§ **Excerpted passage**:

[ckan4rdm] Short introduction of project EDaWaX

Mon Apr 22 13:38:31 UTC 2013

Hi Hendrik,

Thanks for such a detailed and informative post to the discussion list!
It's really interesting to learn about your new project. I have a few
comments inline below...

On 19/04/2013 09:15, "Hendrik Bunke" <h.bunke at zbw.eu> wrote:

>Dear all,
>
>we had a conversation with Mark Wainwright and Velichka Dimitrova
>recently about our project and the plans for using CKAN for it.
>Mark suggested that we should join this list and write some
>introductory words, which I will gladly do hereby.
>
>I'm working as a developer at the german 'Leibniz Information
>Centre for Economics' (ZBW, formerly known as 'German National
>Library of Economics', http://zbw.eu/inded-e.html). In
>cooperation with several partners we are conducting a project
>called EDaWaX ("European Data Watch Extended').
>
>In short, EDaWaX is looking for ways to publish and curate
>resarch data in economics. Our focus is on publication related
>data, meaning especially the data authors of journal papers have
>used for their articles. One objective of the project is the
>development of a data archive for journals using an integral
>approach. For more information on the project please have look at
>our website and blog: http://www.edawax.de, and here esp. the
>/about section.

This looks very interesting. I also understand why you've posted to this
discussion list, given your interests in curation and archiving of open
data, which I think forms the background of other members of this list.

>    
>As a first step we'll try to setup a pilot application that
>demonstrates some features we think such a data archive should
>have. And that's the part where CKAN comes in. CKAN will be the
>central part of our scenario.
>
>We came to the decision for CKAN after evaluating several
>software packages, namely Dataverse (which we are using for
>archiving datasets provided by authors of 'Economics', an Open
>Access E-Journal which I'm also responsible for), Nesstar (used
>by many research data centres in Germany) and CKAN. We only had
>a few common but fundamental criteria for the software:
>
>    -   Open Source
>        this is a fundamental principle for us, but there are
>        also practical reasons for this. We want to be able to
>        modify and extend the software, and we would like to
>        share our extensions.
>
>    -   API (reading and writing)
>        This is quite important since we don't want the archive
>        to be a 'silo'. We want to be able to program our own
>        user interface, for example, and to provide integration
>        packages for other systems (CMS oder journal software).
>
>    -   Simple User Interface
>        we are mainly targeting authors and editorial offices who
>        don't have time, resources and 'knowhow' to learn and use
>        complicated UIs and workflows. This is also important
>        for lowering the barriers for publishing resarch
>        data.
>
>    -   RDF metadata representation
>        we are aware that this might be a somehow avant-garde
>        criteria. But for us as a scientific library it is
>        important and we predict that it will be more and more
>        important in the near future to have a general, linkable
>        and machine readable metadata interface, so our research
>        data can be used and adopted most widely.

§ **Rows**:
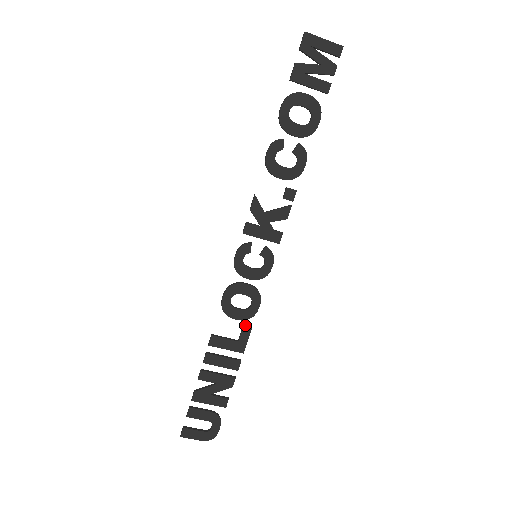
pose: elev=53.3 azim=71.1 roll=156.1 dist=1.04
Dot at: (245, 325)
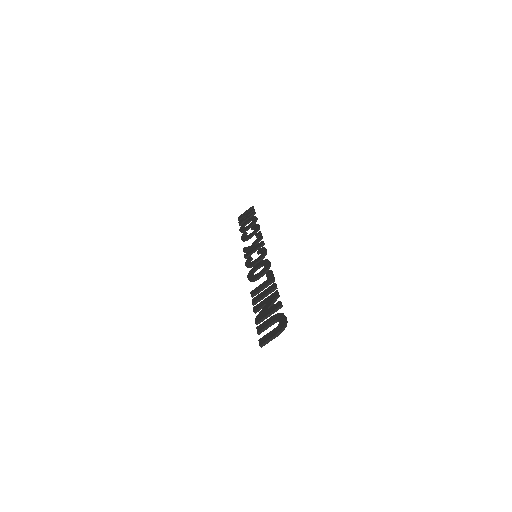
Dot at: (267, 273)
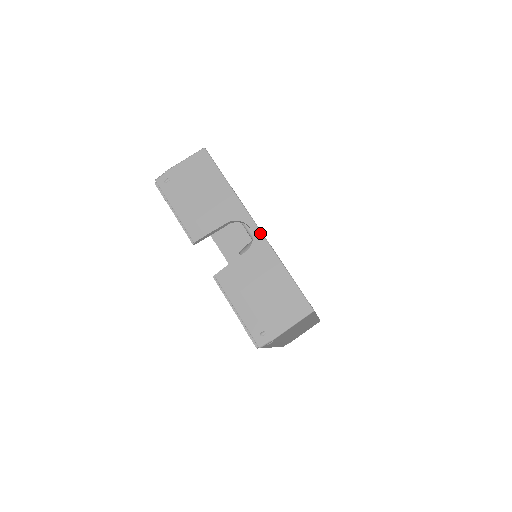
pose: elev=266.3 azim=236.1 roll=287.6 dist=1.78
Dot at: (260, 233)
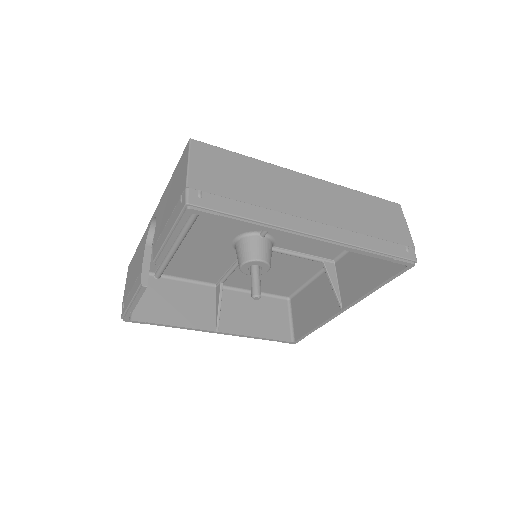
Dot at: (156, 209)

§ **Task requirements**:
A. According to the mailing-list post about the EDaWaX project, what does the name EDaWaX stand for?
B. Translate this sentence from the EDaWaX post into Spanish: "As a first step we'll try to setup a pilot application that demonstrates some features we think such a data archive should have."
C. Carry on the mailing-list post about the EDaWaX project from the point where it stops.

§ **Responses**:
A. European Data Watch Extended.

B. Como primer paso, intentaremos configurar una aplicación piloto que muestre algunas de las funciones que creemos que debería tener un archivo de datos de este tipo.

C.
>
>Looking at this criteria you will see very quickly why we have
>chosen CKAN. Another reason --not the decisive one, of course--
>was that CKAN is written in Python, which is also the program
>language of choice for me. :-) So far we can only see one
>argument against CKAN: it is not so much focused on research
>data, like for example Dataverse. Hopefully, we can contribute a
>bit to change that.

You're right that it's not so much focused on 'research data', although
personally, I am beginning to frame it a bit differently:

What makes research data different to open government data? I think (I
could be wrong!) that the research data community has a lot of overlap
with the institutional repository community (often it is the same person
performing both tasks) and that 'research data' implies a curatorial
approach to data as practised by archivists and librarians. I suspect this
is different to the way that CKAN is being deployed in the government
sector. I don't know for sure, but the impression I get is that the effort
by public sector open data enthusiasts deploying CKAN has not yet
addressed the long-term curatorial functions of archiving datasets. The
data published on data.gov.uk, for example, is already archived elsewhere.
CKAN is not being used as the primary archival tool, but rather as a
discovery/publishing tool. I think this discussion list is interested in
how CKAN can be more than that.

So when you say that CKAN is not focused on 'research data', are you
suggesting that CKAN has yet to address the curatorial needs of managing
open data over the long-term?

I should say that in my evaluation of CKAN, this seems to be something I
keep coming back to. The driving motivations for the development of CKAN
are not coming from the archives/librarian professions, which is where
'research data management' seems to now sit.

>
>So, these are our plans for the next six months or so.
>
>    1.  install CKAN as the centre of our demo scenario
>        
>    2.  do some UI tweaks (layout, theme, CSS etc.)
>
>    3.  develop a CKAN extension for integration of the metadata
>        schema provided by da|ra (extended datacite schema, so to
>        say; you can find the schema files here (german):
>        
>http://www.da-ra.de/de/fuer-datenzentren/daten-registrieren/doi-und-metada
>ten/
>        I've already started working on this, and we intend to
>        publish and opensource it as 'ckanext-dara' on pypi and
>        github as soon at is proves stable.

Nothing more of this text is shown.